Source: Overseas Development Institute

The UK-based Overseas Development Institute is a leading independent think tank on international development and humanitarian issues. ODI’s series of Background Notes aims to provide summaries or snapshots of issues or of areas of ODI work in progress.

A recent addition to the Background Notes series discusses the role of policy briefs, which the authors describe as: ‘short documents that present the findings and recommendations of a research project to a non-specialist readership.’ The authors point out that, while policy briefs are often recommended as a key tool for communicating research findings to policy actors, there has been little systematic research in the development field about the communication needs of developing country policy-makers and how such research can be used to inform policy brief content and design.

The eight-page background note presents recent research by the Research and Policy in Development (RAPID) Group at ODI and the Science and Development Network (SciDev.Net) on the research communication environment involving researchers, policy-makers and development practitioners from the North and South in science, technology and innovation.

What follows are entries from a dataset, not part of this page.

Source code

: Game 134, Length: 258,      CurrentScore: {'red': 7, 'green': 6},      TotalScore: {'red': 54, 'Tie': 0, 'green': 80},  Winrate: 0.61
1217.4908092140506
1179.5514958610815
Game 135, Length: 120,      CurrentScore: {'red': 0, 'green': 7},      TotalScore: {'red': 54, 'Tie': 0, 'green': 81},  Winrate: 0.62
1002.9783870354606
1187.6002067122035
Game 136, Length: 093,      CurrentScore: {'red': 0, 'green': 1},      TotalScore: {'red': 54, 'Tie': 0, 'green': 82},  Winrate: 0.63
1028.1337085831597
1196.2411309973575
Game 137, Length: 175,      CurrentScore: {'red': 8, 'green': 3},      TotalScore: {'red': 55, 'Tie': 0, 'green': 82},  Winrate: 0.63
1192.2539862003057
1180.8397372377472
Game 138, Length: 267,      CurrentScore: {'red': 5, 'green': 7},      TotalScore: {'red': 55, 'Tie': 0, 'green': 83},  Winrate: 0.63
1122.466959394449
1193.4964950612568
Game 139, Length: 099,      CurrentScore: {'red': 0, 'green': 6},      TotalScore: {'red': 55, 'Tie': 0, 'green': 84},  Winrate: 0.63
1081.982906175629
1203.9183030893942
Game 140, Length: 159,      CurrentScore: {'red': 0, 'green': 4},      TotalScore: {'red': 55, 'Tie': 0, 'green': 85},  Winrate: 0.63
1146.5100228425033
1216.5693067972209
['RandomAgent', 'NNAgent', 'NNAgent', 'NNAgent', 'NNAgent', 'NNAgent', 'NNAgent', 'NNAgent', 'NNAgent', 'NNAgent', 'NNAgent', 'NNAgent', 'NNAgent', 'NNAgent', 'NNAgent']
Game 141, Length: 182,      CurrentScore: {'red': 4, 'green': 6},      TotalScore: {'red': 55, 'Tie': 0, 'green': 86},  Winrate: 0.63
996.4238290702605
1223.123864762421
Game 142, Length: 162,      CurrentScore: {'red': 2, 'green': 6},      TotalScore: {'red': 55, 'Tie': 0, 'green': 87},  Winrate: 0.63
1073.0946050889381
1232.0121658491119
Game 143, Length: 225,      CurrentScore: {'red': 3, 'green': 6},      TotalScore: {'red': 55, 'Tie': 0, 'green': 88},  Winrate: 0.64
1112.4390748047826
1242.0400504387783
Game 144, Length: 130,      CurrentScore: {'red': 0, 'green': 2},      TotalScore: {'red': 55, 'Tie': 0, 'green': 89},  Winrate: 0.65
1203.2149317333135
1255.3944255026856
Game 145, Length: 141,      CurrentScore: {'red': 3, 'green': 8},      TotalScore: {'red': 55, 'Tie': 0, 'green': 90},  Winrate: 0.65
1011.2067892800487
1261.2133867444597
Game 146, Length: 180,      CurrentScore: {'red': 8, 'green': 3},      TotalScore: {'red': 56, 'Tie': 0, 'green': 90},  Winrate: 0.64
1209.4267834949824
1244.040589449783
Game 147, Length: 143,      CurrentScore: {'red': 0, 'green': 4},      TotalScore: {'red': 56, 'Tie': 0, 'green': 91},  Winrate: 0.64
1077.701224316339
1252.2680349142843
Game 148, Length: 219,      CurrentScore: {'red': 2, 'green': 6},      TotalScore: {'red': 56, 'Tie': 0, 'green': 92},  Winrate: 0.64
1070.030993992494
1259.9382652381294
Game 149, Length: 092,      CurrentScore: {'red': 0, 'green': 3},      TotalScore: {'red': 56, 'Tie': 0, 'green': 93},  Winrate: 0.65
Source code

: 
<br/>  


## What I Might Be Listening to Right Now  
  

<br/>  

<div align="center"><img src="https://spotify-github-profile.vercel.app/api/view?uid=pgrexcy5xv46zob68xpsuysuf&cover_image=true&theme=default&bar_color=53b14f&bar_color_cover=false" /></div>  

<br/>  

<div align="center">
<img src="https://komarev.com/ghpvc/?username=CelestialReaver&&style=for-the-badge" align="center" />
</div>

The authors begin with an overview of the theoretical literature on bridging research and policy, with a focus on insights from scholars interested in the science–policy interface. Drawing on an international survey and country case studies, they go on to highlight the barriers to, and opportunities for, strengthening communication between researchers, knowledge brokers and policy-makers working in international development, and the key requisites of policy briefs to meet the challenges of this landscape.